Qualcuno potrebbe dire: ma che c’entra la riflessione? Che ci fate con la filosofia? Che cavolo di riflessione occorre per assicurare la sopravvivenza a un gruppo di ragazzi che hanno solo il merito di vivere in carrozzina, o di trascinarsi su di un paio di canadesi, o di ignorare la logica più elementare nei discorsi che fanno?
Dio ci salvi dai praticoni. Chi opera senza riflettere è un micidiale pericolo pubblico che va neutralizzato prima che sia troppo tardi. La guerra è troppo importante per la farla fare ai generali”: l’ha detto Napoleone, o forse solo Clemenceau. È vero. La cura dei deboli è troppo importante per lasciarla ai praticoni.

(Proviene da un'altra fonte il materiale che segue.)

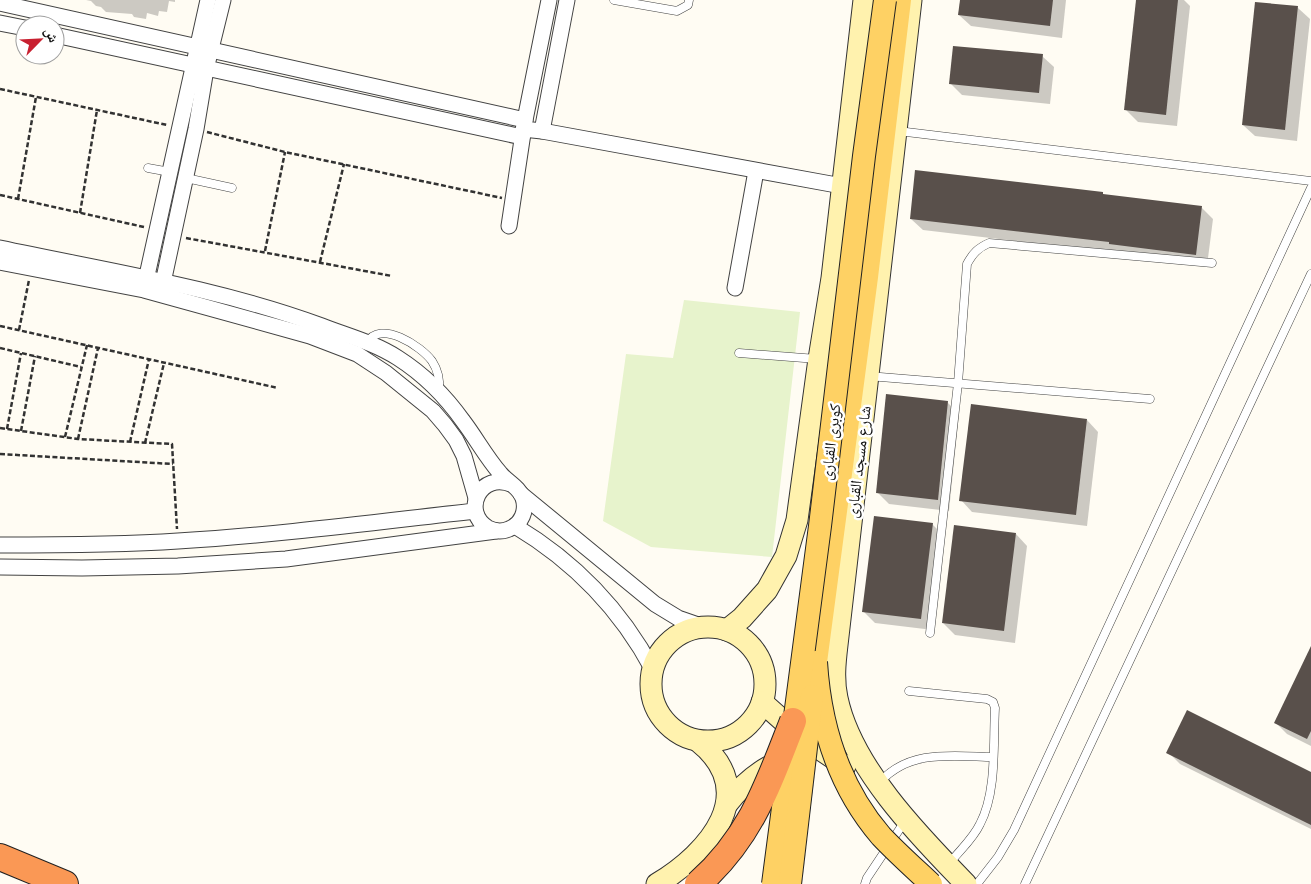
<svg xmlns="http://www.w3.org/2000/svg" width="1311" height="884" viewBox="0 0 1311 884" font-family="'Noto Serif','Noto Naskh Arabic',serif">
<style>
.pitch{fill:#e7f3cc}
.shadow{fill:#0003}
.building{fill:#59504b}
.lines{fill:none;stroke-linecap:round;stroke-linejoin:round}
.lane-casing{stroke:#434343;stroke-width:9}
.street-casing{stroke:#434343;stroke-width:17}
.secondary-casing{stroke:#323232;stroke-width:23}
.primary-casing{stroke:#212121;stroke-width:24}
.highway-casing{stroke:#212121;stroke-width:28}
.path{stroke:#323232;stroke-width:2.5;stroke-dasharray:5 2.5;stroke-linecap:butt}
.lane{stroke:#fff;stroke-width:8}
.street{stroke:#fff;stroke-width:15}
.secondary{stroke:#fff2ae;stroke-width:21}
.primary{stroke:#fed164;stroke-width:22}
.highway{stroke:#fa9855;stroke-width:26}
.primary-bridge-casing{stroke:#212121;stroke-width:24;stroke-linecap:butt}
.highway-bridge-casing{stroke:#212121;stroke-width:28;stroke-linecap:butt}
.primary-bridge{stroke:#fed164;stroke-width:22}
.highway-bridge{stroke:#fa9855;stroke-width:26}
.labels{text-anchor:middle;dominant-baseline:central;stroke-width:5;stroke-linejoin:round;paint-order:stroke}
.street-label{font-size:16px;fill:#101010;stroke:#fff}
</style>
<rect width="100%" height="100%" fill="#fffcf3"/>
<path class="pitch" d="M684,300L800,312L772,557L651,547L603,521L626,354L673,358Z"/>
<g class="shadow">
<path d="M86,0H175V2L169,1L167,12L159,11L158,16L147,13L146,19L134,17L132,14L106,12L101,7L96,6L91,1Z"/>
<path d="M961,0H1066L1062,38L971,26L959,15Z"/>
<path d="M1137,0H1184L1190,6L1177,126L1138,122L1126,110Z"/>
<path d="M1256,3L1298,8L1310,19L1297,141L1255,136L1243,125Z"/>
<path d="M1042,56L1054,67L1050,104L962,95L950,83Z"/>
<path d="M1102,193L1105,196L1201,207L1213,219L1207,266L1119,253L923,230L911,219Z"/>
<path d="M947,402L959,414L949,511L889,504L878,493Z"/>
<path d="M1087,420L1098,432L1087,526L972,512L961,500Z"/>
<path d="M932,524L944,536L933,630L875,623L863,611Z"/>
<path d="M1016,534L1027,546L1015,643L955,635L943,623Z"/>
<path d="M1311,649V746L1287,734L1276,723Z"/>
<path d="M1168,752L1311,773V829L1180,764Z"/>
</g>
<g class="building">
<path d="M960,0H1053L1050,26L958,15Z"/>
<path d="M1136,0H1178L1166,115L1124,110Z"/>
<path d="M1255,2L1298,6L1285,130L1242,125Z"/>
<path d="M953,46L1043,54L1039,93L949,84Z"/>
<path d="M915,170L1103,192V194L1202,206L1196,255L1109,244V242L910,219Z"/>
<path d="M886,394L948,401L938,500L876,493Z"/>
<path d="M971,404L1087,419L1076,515L959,501Z"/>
<path d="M874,516L933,523L921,619L862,612Z"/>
<path d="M954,525L1016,533L1004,631L942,623Z"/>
<path d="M1311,646V731L1307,739L1274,723Z"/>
<path d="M1187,710L1311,772V825L1166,753Z"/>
</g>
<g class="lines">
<g class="lane-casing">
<g id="lane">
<path d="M614,0L677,11L688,5L689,0"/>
<path d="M898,131L1311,181"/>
<path d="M148,168L170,172"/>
<path d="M186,178L232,188"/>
<path d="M367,343C380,319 421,346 432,361C438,370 440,381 439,391"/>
<path d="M739,353L817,359"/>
<path d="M868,376L1150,399"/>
<path d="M930,633L958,383L967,264C973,253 978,248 989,243L1212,263"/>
<path d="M909,691L987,699L993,702L995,708C993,744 997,792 980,824C973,839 959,851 949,864"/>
<path d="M880,782C910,749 952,756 993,757"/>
<path d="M865,884L867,878L905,821"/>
<path d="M977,884L998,857L1014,830L1311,188"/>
<path d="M1025,884L1311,274"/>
</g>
</g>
<g class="street-casing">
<g id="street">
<path d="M0,3L525,120"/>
<path d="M0,23L25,28"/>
<path d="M55,35L522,137"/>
<path d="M523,129L542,131L842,186"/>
<path d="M542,131L567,0"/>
<path d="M509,226L525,120L549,0"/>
<path d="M0,248C108,271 219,288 322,326C348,336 375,343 398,358C423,374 446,397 463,421C476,438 486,457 500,473C507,482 519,487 523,498C527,510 522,524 509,529C502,532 494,531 488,528C461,512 480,470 513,485"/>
<path d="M0,262L144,290L310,336L357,354L386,373L433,411L445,425L456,440L464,456L476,498"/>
<path d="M735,288L756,171"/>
<path d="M144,289L208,0"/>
<path d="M161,292L196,129L206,69L223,0"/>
<path d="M521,494L655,604L678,618L704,627"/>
<path d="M515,526C575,562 620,608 653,670"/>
<path d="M0,545C59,545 119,545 178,541C277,535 376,522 475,511"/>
<path d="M0,567L82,568L178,566L286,559L496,531"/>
</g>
</g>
<g class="secondary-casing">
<g id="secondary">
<path d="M911,0L837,645C835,662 833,680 837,698C851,766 918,835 966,884"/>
<circle cx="708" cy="684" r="57"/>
<path d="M727,630L742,618L767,590L786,556L797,520L819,359L832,278L864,0"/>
<path d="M762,702L799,735L845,766"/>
<path d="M727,804C742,785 760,769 783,760"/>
<path d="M657,884C709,853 762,792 698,741"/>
</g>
</g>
<g class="primary-casing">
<path id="primary" d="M816,662L867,277L900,0"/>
</g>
<g class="highway-casing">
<path id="highway" d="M0,857L65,884"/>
</g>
<g class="path">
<path d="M0,89L167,125"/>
<path d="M207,132L285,152L502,198"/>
<path d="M0,195L144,227"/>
<path d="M18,199L36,97"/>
<path d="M80,213L97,110"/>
<path d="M186,238L392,276"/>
<path d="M265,251L285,152"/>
<path d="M320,262L344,164"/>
<path d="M0,326L278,388"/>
<path d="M19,330L29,280"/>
<path d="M0,348L81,367"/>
<path d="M0,428L78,439L172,444L177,529"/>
<path d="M7,429L21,353"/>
<path d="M21,431L35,356"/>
<path d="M65,437L87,345"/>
<path d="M78,439L98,348"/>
<path d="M130,442L149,359"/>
<path d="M145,443L164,363"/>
<path d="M0,454L173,464"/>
</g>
<use href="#lane" class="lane"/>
<use href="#street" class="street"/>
<use href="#secondary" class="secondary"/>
<use href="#primary" class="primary"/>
<use href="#highway" class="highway"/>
<g class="primary-bridge-casing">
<g id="primary-bridge">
<path d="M816,662C820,726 839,787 881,836C897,853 914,868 931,884"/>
<path d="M773,884L820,526L864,156L885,0"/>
<path d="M790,884L812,696"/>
</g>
</g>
<g class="highway-bridge-casing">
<path id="highway-bridge" d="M698,884C751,837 768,785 793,721"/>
</g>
<use href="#primary-bridge" class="primary-bridge"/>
<use href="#highway-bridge" class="highway-bridge"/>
</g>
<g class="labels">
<g class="street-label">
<text transform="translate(830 442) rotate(-83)">كوبرى القبارى</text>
<text transform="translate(858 462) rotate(-83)">شارع مسجد القبارى</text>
</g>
</g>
<g transform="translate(40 40) rotate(66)"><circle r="24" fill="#ffffff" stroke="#9f9f9f"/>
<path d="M0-4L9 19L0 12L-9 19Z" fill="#c82030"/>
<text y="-8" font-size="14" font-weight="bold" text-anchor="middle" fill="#101010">ش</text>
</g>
</svg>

“La casa di tutti” venne pubblicato a firma dei due futuri presidenti (Francesca Bondì e don Angelo) delle due future comunità di Capodarco in Umbria, quando ancora esse non operavano separatamente. Si tratta della tesi di Laurea in Pedagogia discussa da Francesca e approvata con il massimo dei voti. Il titolo allude alla scritta riportata da una modesta tavola affissa a fianco dello stipite della porta d’ingresso, fin dal primo giorno di vita della Comunità di Capodarco, che allora si chiamava Casa Papa Giovanni: “Questa è la casa di tutti, entrate pure!”.
Lavorando non tanto per gli invalidi, quanto con loro, abbiamo sempre continuato a riflettere. Su noi stessi. Sul mondo. Sugli uomini.

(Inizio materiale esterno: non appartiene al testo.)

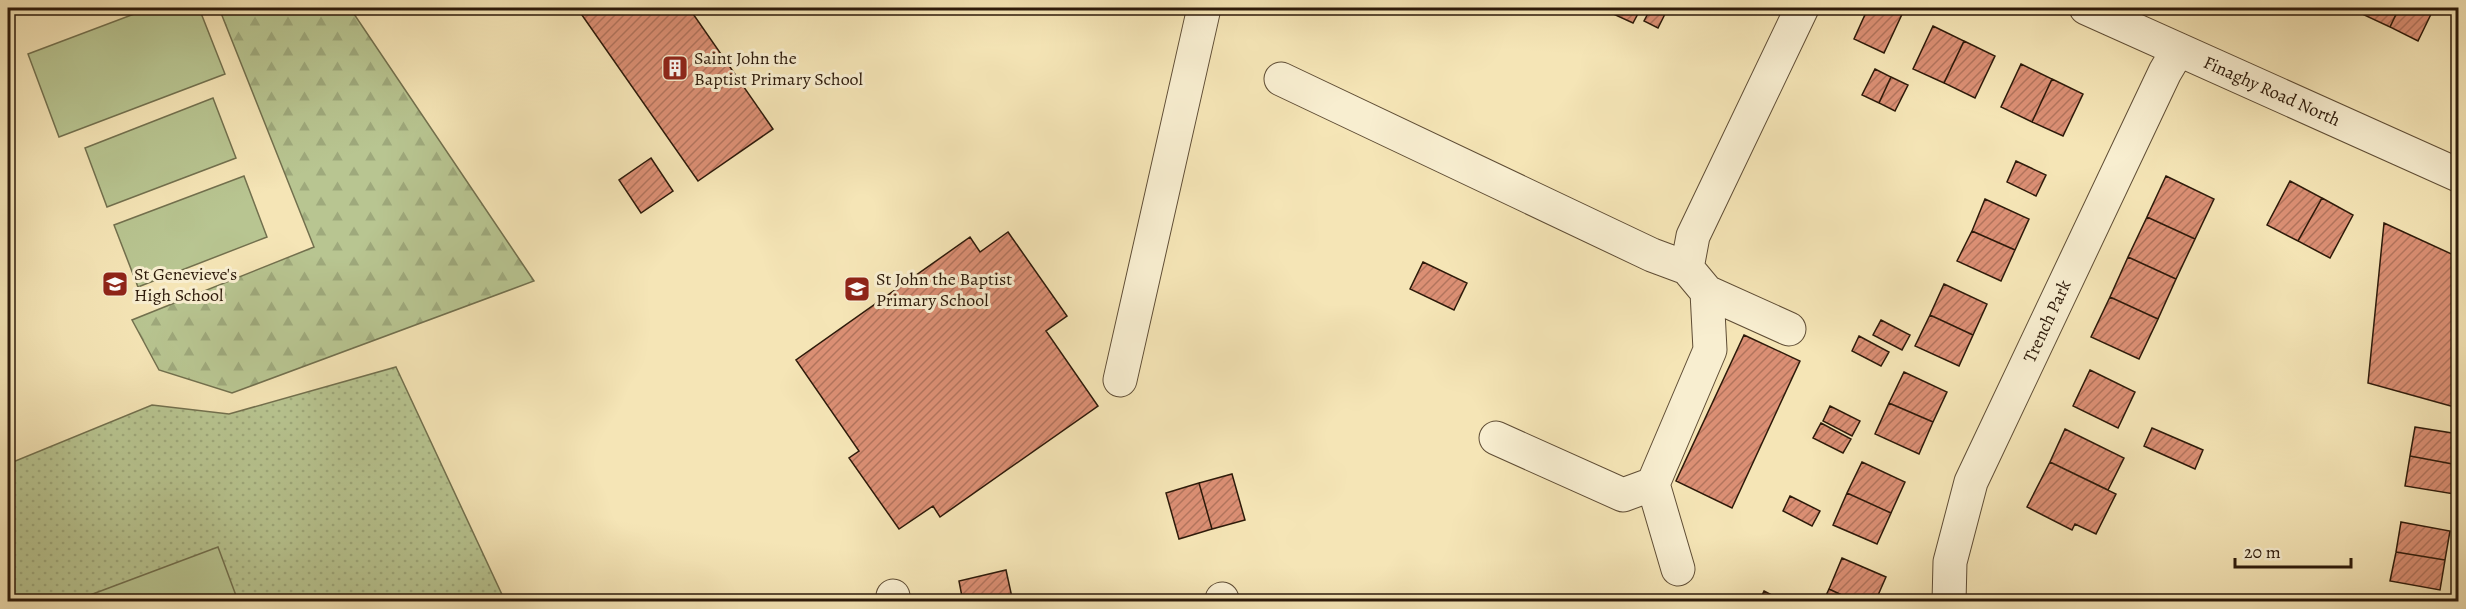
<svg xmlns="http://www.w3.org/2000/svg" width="2466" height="609" font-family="Alegreya,serif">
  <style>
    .grass { fill: url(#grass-dots); stroke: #72704e; stroke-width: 1.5 }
    .forest { fill: url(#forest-firs); stroke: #72704e; stroke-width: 1.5 }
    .garden { fill: #b8c591; stroke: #72704e; stroke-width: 1.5 }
    .building { fill: url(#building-hatch); stroke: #2d1a0a; stroke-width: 1.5 }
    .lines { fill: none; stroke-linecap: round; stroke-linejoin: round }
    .minor-casing { stroke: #5f4d35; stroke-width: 35 }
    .minor { stroke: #f8eed0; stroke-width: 33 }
    .labels { text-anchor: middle; stroke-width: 6; stroke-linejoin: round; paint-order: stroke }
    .poi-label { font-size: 18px; fill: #2d1a0a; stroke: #f8eed0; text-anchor: start }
    .street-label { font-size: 18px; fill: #2d1a0a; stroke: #f8eed0 }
  </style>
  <defs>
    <pattern id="grass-dots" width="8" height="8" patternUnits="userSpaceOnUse" patternTransform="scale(1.5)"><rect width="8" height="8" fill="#b8c591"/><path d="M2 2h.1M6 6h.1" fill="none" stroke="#9ea97c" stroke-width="1.8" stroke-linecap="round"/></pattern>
    <pattern id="forest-firs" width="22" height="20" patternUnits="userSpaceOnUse" patternTransform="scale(1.5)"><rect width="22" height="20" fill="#b8c591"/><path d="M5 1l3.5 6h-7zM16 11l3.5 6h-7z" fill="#9ea97c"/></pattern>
    <pattern id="building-hatch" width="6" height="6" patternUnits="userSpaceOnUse" patternTransform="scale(1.5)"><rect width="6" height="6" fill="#db8f74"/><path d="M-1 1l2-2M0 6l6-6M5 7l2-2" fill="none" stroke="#b2745d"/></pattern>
  </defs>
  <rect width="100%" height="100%" fill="#f5e5b6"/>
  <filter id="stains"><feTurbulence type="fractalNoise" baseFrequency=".00333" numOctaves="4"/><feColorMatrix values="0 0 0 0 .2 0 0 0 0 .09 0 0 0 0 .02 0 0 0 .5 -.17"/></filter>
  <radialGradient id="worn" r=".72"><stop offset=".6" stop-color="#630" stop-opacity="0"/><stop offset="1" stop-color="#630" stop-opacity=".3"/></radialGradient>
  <!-- grass -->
  <path class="grass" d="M396,367L505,601L8,602V464L152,405L229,414Z"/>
  <!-- forest -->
  <path class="forest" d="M219,8H350L534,281L232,393L159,370L132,320L314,247Z"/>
  <!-- garden -->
  <path class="garden" d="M150,8H199L225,74L59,137L28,54Z
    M213,98L236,158L107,207L85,148Z
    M244,176L267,237L138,287L114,225Z
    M218,547L238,601H74Z"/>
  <!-- building -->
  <path class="building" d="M577,8H689L773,129L698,181Z
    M1614,8H1641L1633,23L1611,13Z
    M1651,8H1668L1658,28L1644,21Z
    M1868,8H1897L1904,10L1884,53L1854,39Z
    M2365,8H2399L2390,27L2362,14Z
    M2399,8H2434L2418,41L2390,27Z
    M1933,26L1964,41L1944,83L1913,69Z
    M1964,41L1995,56L1975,98L1944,83Z
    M2021,64L2052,79L2032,122L2001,107Z
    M1875,69L1891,77L1879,103L1862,95Z
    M1891,77L1908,85L1895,111L1879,103Z
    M2052,79L2083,94L2063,136L2032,122Z
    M651,158L673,191L641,213L619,180Z
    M2016,161L2046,175L2036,196L2007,182Z
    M2166,176L2214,199L2195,239L2147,217Z
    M2290,181L2322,198L2298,241L2267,225Z
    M2322,198L2353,215L2330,258L2298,241Z
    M1985,199L2029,219L2015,250L1972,231Z
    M2147,217L2195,239L2176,279L2128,257Z
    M2384,223L2458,257V408L2368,383Z
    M1972,231L2015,250L2001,281L1957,261Z
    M1008,232L1067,316L1046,331L1098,406L940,517L933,506L899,529L849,458L859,451L796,360L970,237L980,252Z
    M2128,257L2176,279L2158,319L2110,297Z
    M1423,262L1467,283L1454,310L1410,289Z
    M1944,284L1987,304L1973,335L1930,315Z
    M2110,297L2158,319L2139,359L2091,337Z
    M1930,315L1973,335L1959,366L1915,346Z
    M1881,320L1910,335L1902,350L1873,335Z
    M1744,335L1800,361L1732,508L1676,481Z
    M1859,336L1889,352L1881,366L1852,351Z
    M2090,370L2135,392L2118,428L2073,406Z
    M1904,372L1947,392L1933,422L1889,403Z
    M1889,403L1933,422L1919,454L1875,434Z
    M1830,406L1860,421L1852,436L1823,421Z
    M1821,423L1851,439L1843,453L1813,438Z
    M2415,427L2458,434V465L2410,456Z
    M2152,428L2203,450L2195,469L2144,446Z
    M2065,429L2124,458L2108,490L2050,462Z
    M2410,456L2458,465L2454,494L2405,486Z
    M1862,462L1905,482L1891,513L1847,493Z
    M2050,462L2116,494L2096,534L2075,524L2072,530L2027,507Z
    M1232,474L1245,520L1212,529L1199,483Z
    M1199,483L1212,529L1179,539L1166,493Z
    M1847,493L1891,513L1877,544L1833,525Z
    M1790,496L1820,511L1812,526L1783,511Z
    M2401,522L2450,531L2445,560L2396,552Z
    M2396,552L2445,560L2440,590L2390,581Z
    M1842,558L1886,577L1875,602H1857L1829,589Z
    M1006,570L1013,602H963L959,581Z
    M1829,589L1857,602H1823Z
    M1764,591L1785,602H1759Z"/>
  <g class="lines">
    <defs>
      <path id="minor" d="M2086,8L2458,175
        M1281,79L1652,255L1687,268
        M1707,292L1789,329
        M1120,380L1204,8
        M1496,438L1623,495L1653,484L1710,350L1707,292L1687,268L1693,236L1802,8
        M1653,484L1678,569
        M893,596L894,602
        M1222,599L1223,602
        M1949,602L1950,562L1971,482L2165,72L2178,50"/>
    </defs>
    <!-- minor casing -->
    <use href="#minor" class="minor-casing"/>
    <!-- minor -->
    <use href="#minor" class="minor"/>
  </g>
  <!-- icons -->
  <defs>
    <symbol id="building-square" viewBox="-11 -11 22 22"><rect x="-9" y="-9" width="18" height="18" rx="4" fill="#8f2418" stroke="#f8eed0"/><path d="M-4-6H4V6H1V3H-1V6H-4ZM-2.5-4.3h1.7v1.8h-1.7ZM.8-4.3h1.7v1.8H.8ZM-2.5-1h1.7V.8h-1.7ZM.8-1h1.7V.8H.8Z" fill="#fff"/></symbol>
    <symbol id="school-square" viewBox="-11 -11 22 22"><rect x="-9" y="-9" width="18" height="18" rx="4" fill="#8f2418" stroke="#f8eed0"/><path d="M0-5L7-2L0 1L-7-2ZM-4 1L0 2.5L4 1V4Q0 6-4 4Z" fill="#fff"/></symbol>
  </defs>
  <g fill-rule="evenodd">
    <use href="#building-square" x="660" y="53" width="30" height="30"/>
    <use href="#school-square" x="100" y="269" width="30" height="30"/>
    <use href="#school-square" x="842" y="274" width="30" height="30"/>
  </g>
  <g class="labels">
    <!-- poi labels -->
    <g class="poi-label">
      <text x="694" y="64">Saint John the<tspan x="694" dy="21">Baptist Primary School</tspan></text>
      <text x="134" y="280">St Genevieve's<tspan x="134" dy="21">High School</tspan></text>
      <text x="876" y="285">St John the Baptist<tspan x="876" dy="21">Primary School</tspan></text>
    </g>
    <!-- street labels -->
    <g class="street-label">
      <text transform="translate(2272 91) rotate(24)" y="6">Finaghy Road North</text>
      <text transform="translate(2047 321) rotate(-65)" y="6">Trench Park</text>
    </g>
  </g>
  <!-- margin -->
  <rect width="2466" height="609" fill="none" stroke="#f5e5b6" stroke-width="30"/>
  <rect x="9" y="9" width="2448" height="591" fill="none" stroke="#2d1a0a" stroke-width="3"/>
  <rect x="15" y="15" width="2436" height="579" fill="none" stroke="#2d1a0a" stroke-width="1.5"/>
  <!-- scale -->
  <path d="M2235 558v9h116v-9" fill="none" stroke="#2d1a0a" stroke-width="3"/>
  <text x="2244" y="558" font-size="18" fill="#2d1a0a" stroke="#f8eed0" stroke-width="4.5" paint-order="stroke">20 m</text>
  <rect width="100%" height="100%" filter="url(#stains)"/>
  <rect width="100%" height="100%" fill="url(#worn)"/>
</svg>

Su Dio. Non l’Essere Supremo dei Filosofi, ma il Padre di Gesù Cristo. Su Gesù Cristo, Messia degli ultimi e Salvatore degli oppressi, che si rende riconoscibile perché valorizza ogni vita, tutte le vite, anche quelle ridotte al lumicino. Isaia ci ha detto che avremmo potuto riconoscerlo, anche nei giorni feriali, dal fatto che non spegne i lucignoli fumiganti, non finisce di spezzare le canne incrinate. Bella prospettiva.
Il difficile è mantenersi fedeli ad essa ogni giorno.